Question

What is the greatest common factor of the terms in the polynomial 12x4 + 2x3 –30x2? x x2 2x 2x2

Answer 1

12x^4 + 2x^3 - 30x^2

to find the GCF, lets first look at the coefficients.....the GCF of 12,2,and 30 is 2.

as for the variables....pick the one with the smallest exponent...and that would be x^2

so the GCF of this polynomial is 2x^2 <=

Answer 2

Option (4) is correct.

Greatest common factor of the given polynomial
`12x^4+2x^3-30x^2` is
`2x^2`

Explanation:

given polynomial
`12x^4+2x^3-30x^2`

We have to find the greatest common factor of the terms in the given polynomial.

Greatest common factor is the largest number that is a factor of the each given term.
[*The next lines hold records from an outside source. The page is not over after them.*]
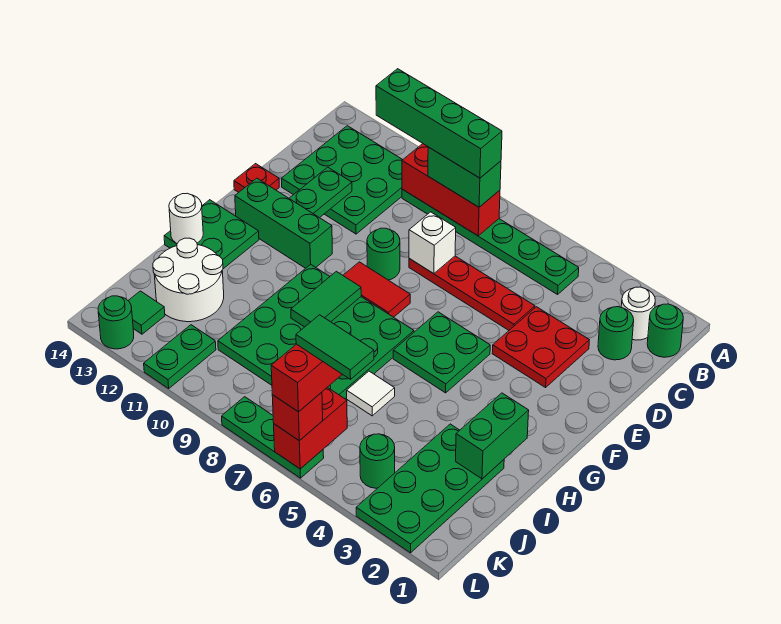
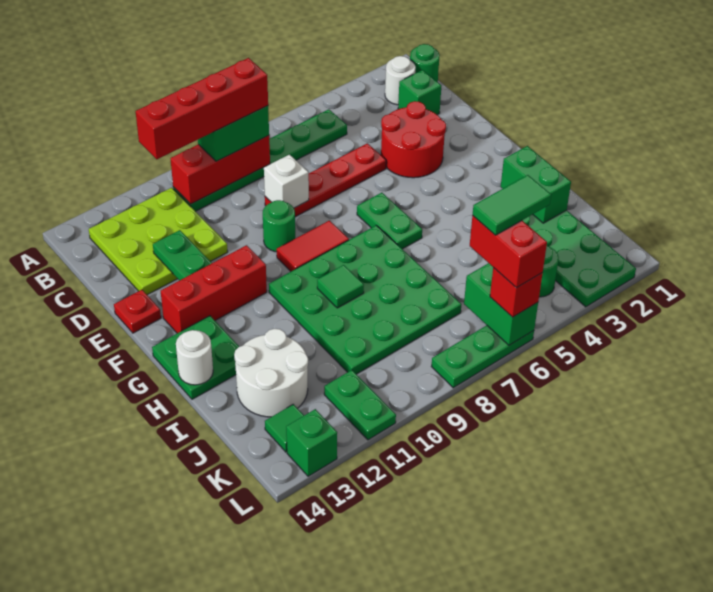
green 1x4 brick [376,69,502,178] -> red 1x4 brick [136,58,268,159]
green 3x3 plate [281,126,403,234] -> lime 3x3 plate [89,188,228,295]
green 1x1 round brick [598,307,634,360] -> green 1x1 brick [398,70,441,115]
red 2x2 plate [492,307,589,387] -> red 2x2 round brick [381,101,446,178]
green 2x2 plate [393,312,490,393] -> green 1x2 plate [357,193,422,249]
green 1x3 brick [235,178,332,268] -> red 1x3 brick [161,245,267,333]
green 1x2 tile [291,271,361,327] -> green 1x1 tile [317,265,364,308]
white 1x1 tile [347,371,395,416] -> none
red 1x2 brick [274,387,347,469] -> green 1x2 brick [464,263,538,345]
green 1x1 round brick [98,296,134,349] -> green 1x1 brick [286,409,337,476]

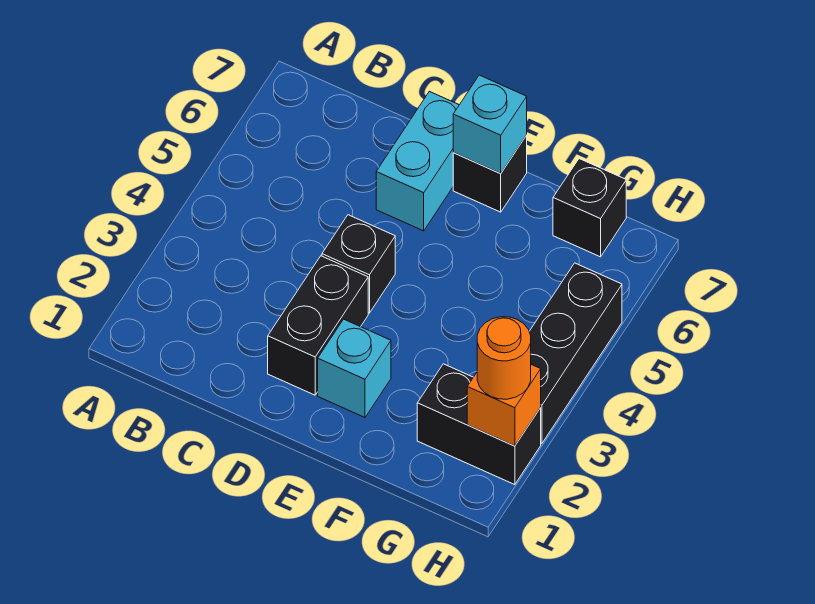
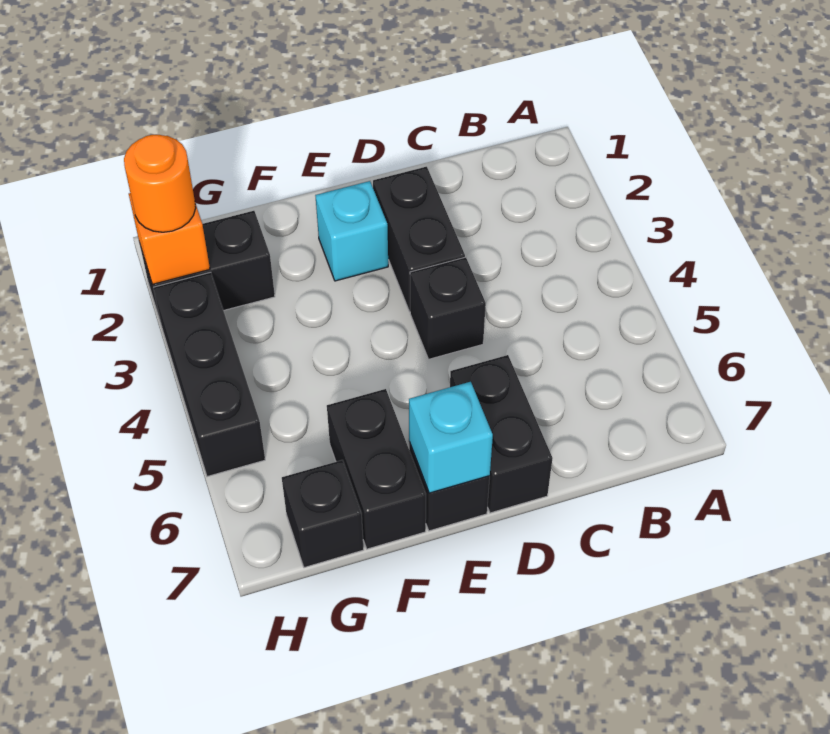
cyan 1x2 brick [376,91,459,231] -> black 1x2 brick [450,355,553,513]
none -> black 1x2 brick [327,389,426,549]

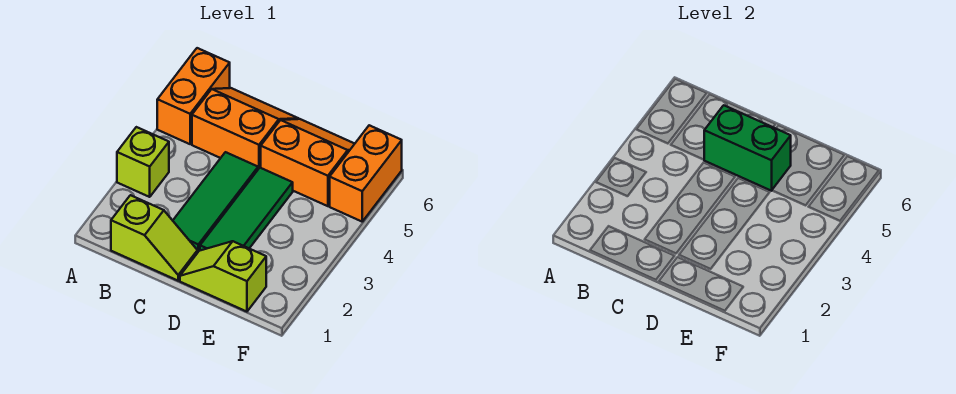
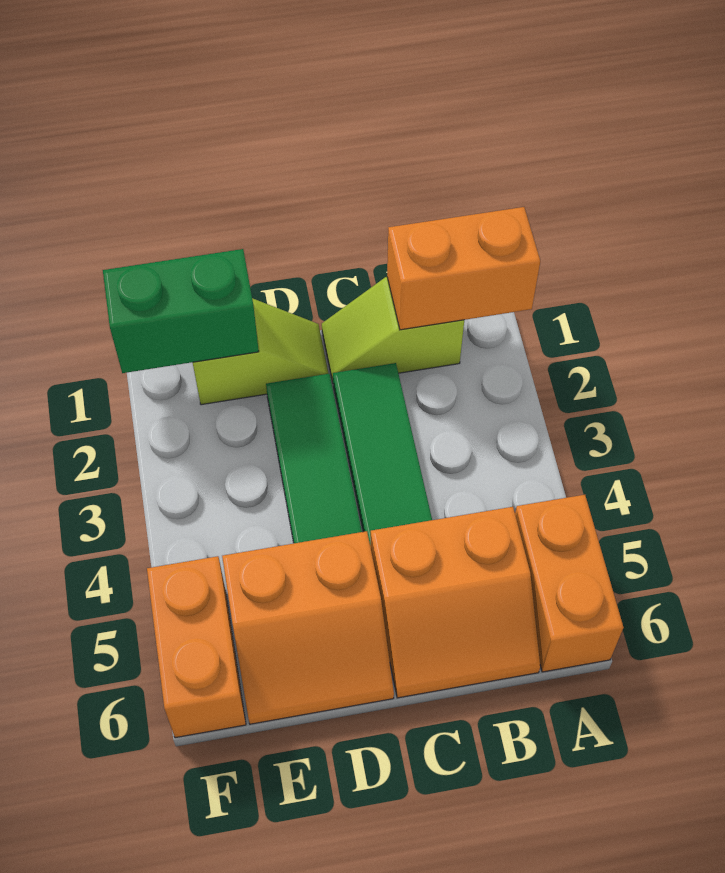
none -> orange 1x2 brick [387,207,540,330]
lime 1x1 brick [117,127,169,197] -> none
green 1x2 brick [704,105,791,191] -> green 1x2 brick moved to [103,249,259,373]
Consider the given polynomial
`12x^4+2x^3-30x^2`

Here , the polynomial has three terms,

Prime factorization of given terms are,

`12x^4=2\cdot 2 \cdot 3 \cdot x \cdot x \cdot x \cdot x\\\\2x^3=2 \cdot x\cdot x\cdot x\\\\\-30x^2=-2 \cdot 3\cdot 5\cdot x\cdot x`

Thus, Greatest common factor
`2x^2`

Thus, Greatest common factor of the given polynomial
`12x^4+2x^3-30x^2` is
`2x^2`

Thus, option (4) is correct.